● **Exercise description**:
Repeat the lines below exactly as written, please, from the line with "1: (24, 171)" to the line with "23: (25, 263)", both lines included, and no others.

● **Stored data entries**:
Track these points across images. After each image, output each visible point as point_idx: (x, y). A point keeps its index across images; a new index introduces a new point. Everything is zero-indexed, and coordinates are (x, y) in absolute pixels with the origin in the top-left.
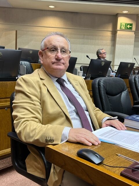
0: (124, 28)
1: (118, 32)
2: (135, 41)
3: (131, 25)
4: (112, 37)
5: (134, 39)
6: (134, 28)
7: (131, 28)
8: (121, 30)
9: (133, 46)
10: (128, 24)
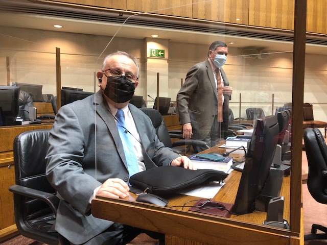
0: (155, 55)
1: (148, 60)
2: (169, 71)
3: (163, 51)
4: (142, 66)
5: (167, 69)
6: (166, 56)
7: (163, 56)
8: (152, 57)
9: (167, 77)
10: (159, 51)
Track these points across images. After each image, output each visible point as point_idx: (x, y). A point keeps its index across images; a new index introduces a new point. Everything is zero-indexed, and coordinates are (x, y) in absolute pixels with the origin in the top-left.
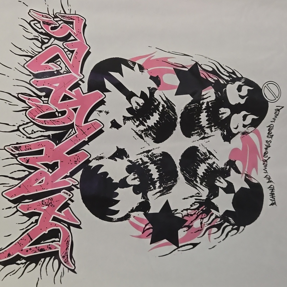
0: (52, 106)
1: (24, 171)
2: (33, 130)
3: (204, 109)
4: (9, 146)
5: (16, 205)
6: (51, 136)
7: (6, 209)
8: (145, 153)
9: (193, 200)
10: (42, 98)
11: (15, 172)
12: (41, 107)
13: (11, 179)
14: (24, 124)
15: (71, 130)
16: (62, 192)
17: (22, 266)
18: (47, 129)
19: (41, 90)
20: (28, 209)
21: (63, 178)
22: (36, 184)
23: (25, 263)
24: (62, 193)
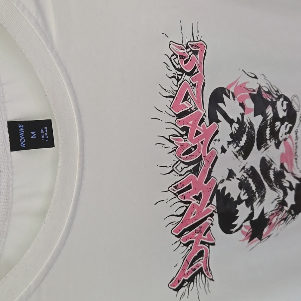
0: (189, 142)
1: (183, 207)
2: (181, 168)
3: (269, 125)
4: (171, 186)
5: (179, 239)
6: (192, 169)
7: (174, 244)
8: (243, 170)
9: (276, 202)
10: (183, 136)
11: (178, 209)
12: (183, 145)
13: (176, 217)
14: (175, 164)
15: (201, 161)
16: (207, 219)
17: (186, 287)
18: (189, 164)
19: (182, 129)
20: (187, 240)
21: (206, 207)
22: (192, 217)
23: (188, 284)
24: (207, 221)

--

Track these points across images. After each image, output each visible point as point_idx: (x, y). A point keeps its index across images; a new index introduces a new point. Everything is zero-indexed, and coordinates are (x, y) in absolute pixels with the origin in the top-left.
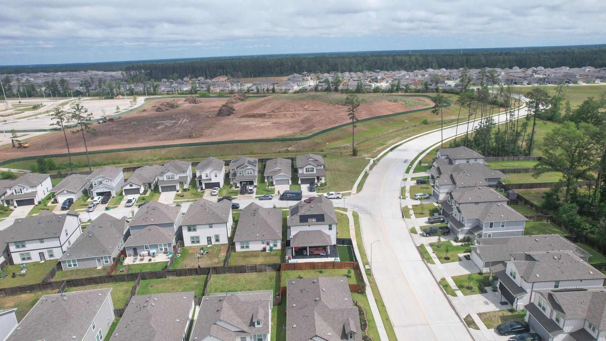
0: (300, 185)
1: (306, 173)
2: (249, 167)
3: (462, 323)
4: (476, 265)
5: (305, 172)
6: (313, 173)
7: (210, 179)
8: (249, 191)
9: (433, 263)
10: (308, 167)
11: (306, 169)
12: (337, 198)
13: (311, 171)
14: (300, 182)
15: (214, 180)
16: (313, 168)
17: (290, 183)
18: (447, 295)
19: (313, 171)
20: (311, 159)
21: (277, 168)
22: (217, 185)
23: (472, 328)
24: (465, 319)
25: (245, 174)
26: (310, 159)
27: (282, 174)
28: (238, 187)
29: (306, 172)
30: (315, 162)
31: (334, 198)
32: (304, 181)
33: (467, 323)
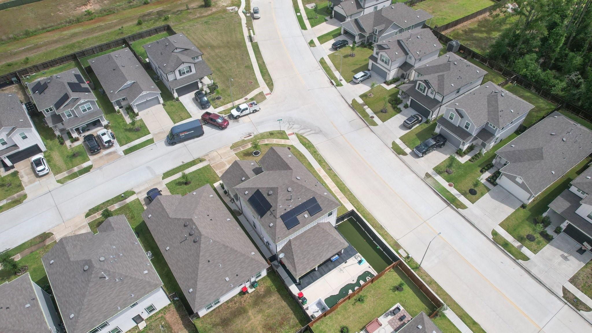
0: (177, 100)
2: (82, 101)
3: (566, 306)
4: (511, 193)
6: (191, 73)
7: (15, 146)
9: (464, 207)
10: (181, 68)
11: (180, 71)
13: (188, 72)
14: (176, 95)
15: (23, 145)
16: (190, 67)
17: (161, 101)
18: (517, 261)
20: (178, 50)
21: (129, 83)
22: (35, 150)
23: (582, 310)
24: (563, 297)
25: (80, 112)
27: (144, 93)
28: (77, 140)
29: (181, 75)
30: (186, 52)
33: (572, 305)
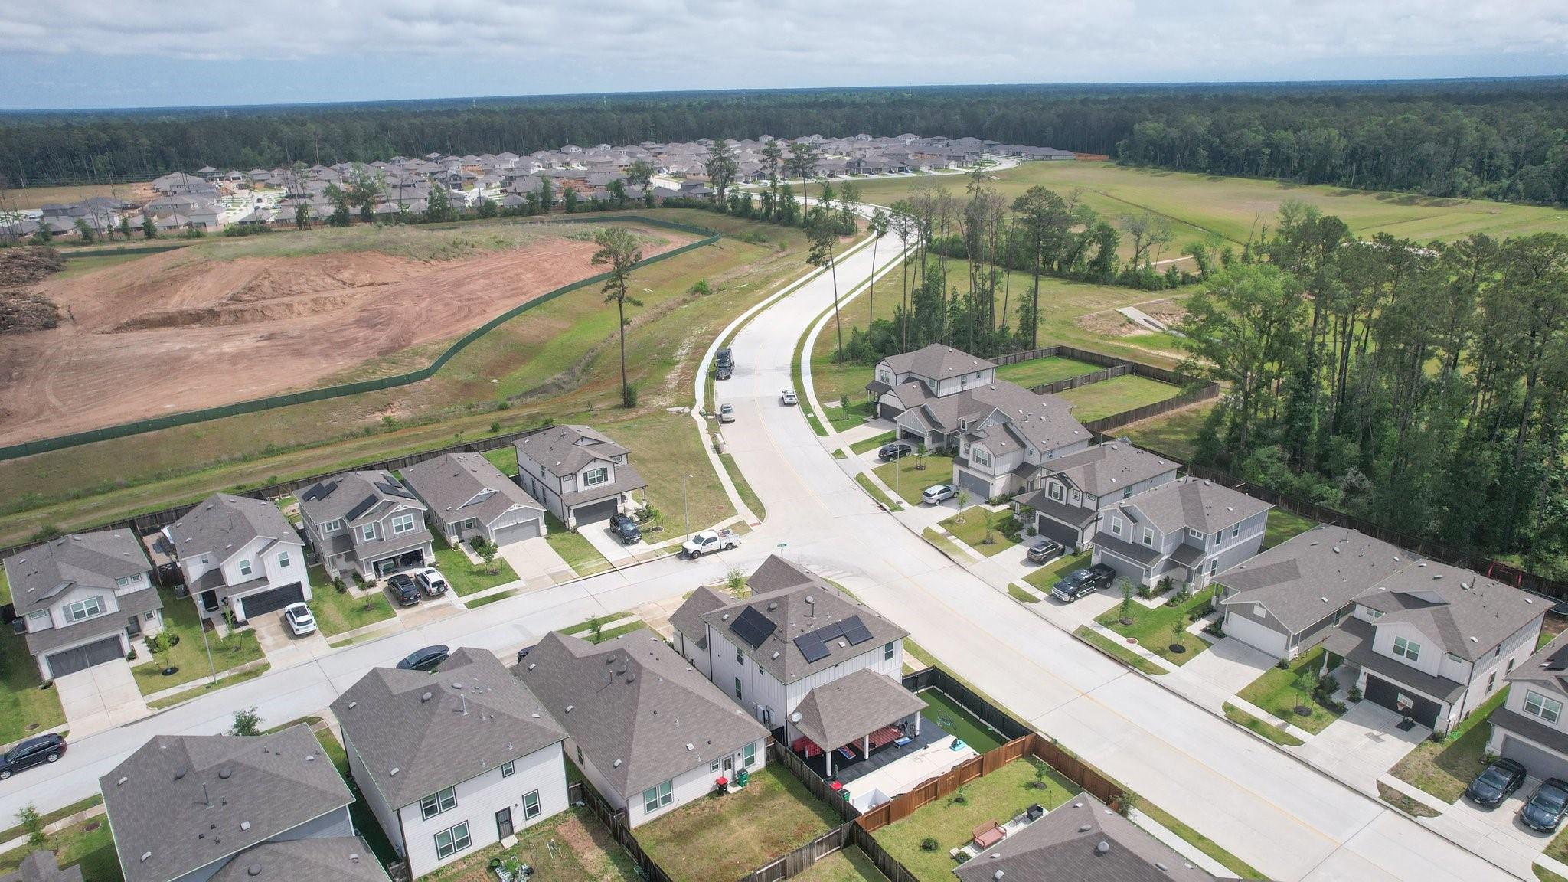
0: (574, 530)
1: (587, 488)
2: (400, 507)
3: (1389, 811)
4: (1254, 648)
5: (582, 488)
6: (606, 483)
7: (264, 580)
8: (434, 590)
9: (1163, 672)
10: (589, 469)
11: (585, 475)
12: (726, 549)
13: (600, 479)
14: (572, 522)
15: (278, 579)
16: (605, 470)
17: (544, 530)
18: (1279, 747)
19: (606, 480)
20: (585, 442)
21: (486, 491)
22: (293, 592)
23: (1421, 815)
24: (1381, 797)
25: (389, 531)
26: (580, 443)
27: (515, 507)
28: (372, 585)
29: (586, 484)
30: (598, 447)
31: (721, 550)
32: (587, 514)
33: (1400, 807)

● **Exercise output**:
1: (24, 171)
2: (33, 130)
3: (204, 109)
4: (9, 146)
5: (16, 205)
6: (51, 136)
7: (6, 209)
8: (145, 153)
9: (193, 200)
10: (42, 98)
11: (15, 172)
12: (41, 107)
13: (11, 179)
14: (24, 124)
15: (71, 130)
16: (62, 192)
17: (22, 266)
18: (47, 129)
19: (41, 90)
20: (28, 209)
21: (63, 178)
22: (36, 184)
23: (25, 263)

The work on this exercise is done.